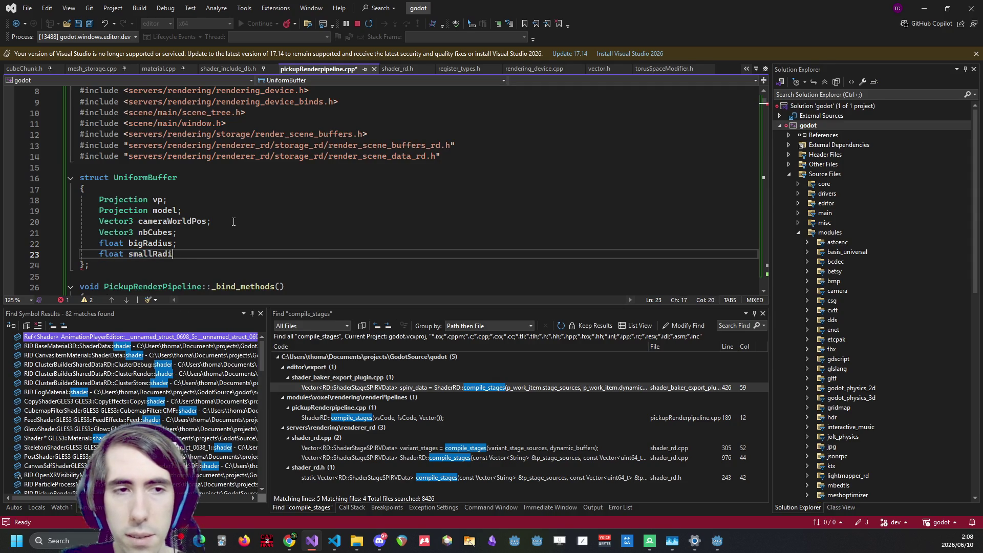
key(ctrl+s)
Search the file for UniformBuffer and step through its usages
double_click(167, 178)
key(ctrl+c)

## Try it:
Reproduce the listing verbatim, and keep the pictures out of the copy.

## Task answer:
key(ctrl+s)
Search the file for UniformBuffer and step through its usages
double_click(167, 178)
key(ctrl+c)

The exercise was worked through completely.